Work task
Edit everything from the line containing "Reading right to" down to the line containing "Rank the categories", putting "graph" in place of "chart" and keeping all else the same. Give back only those lines, without the pictures.

Source material
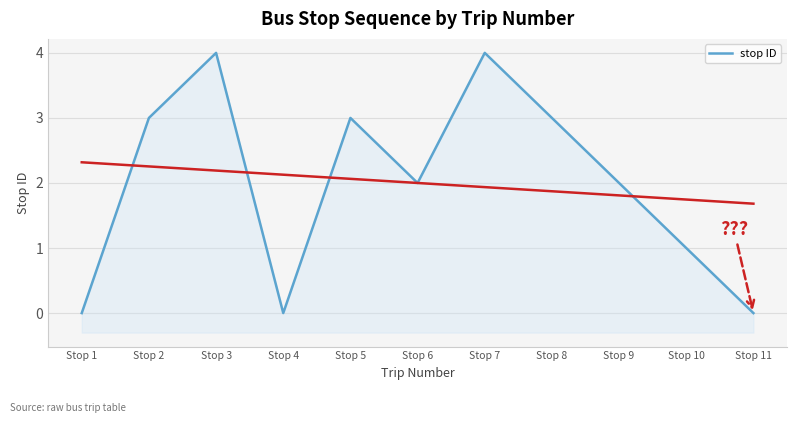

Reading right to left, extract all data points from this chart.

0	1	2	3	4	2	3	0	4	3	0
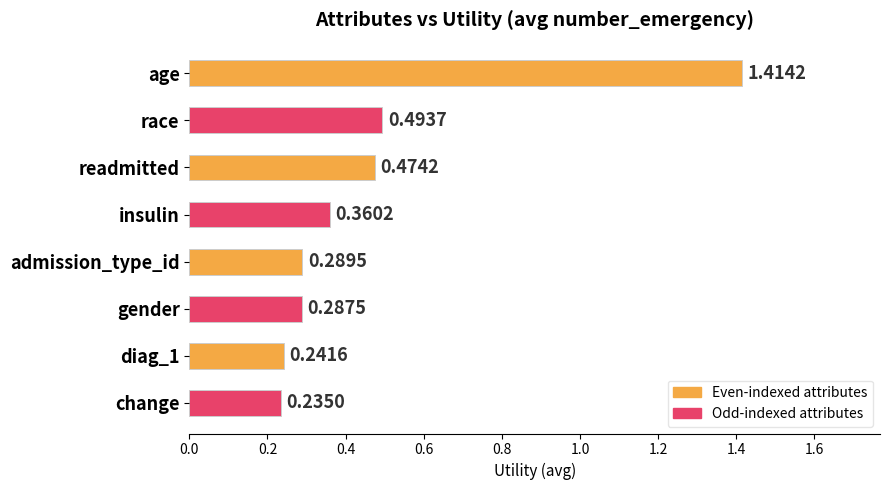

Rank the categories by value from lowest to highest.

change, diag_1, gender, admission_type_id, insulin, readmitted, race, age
---
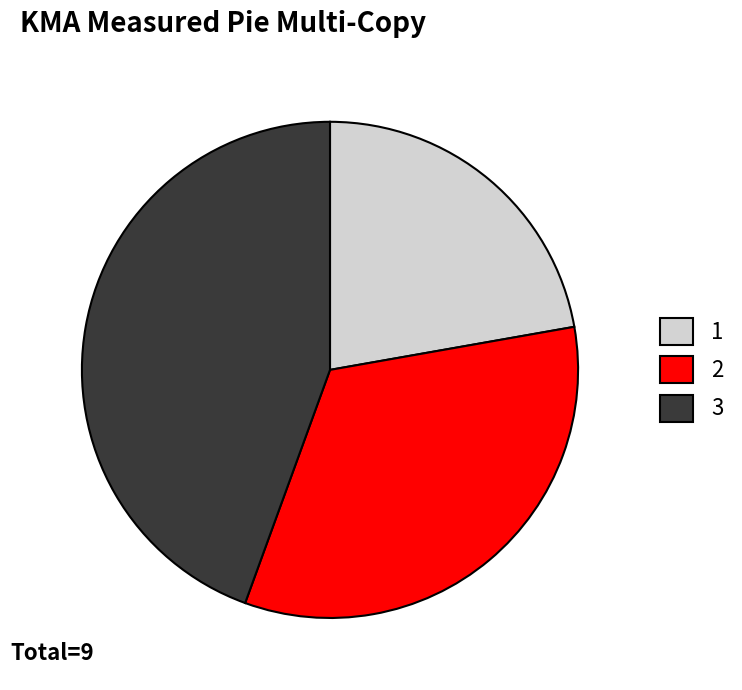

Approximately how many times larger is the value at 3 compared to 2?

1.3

Result of the task
Reading right to left, extract all data points from this graph.

0	1	2	3	4	2	3	0	4	3	0

Rank the categories by value from lowest to highest.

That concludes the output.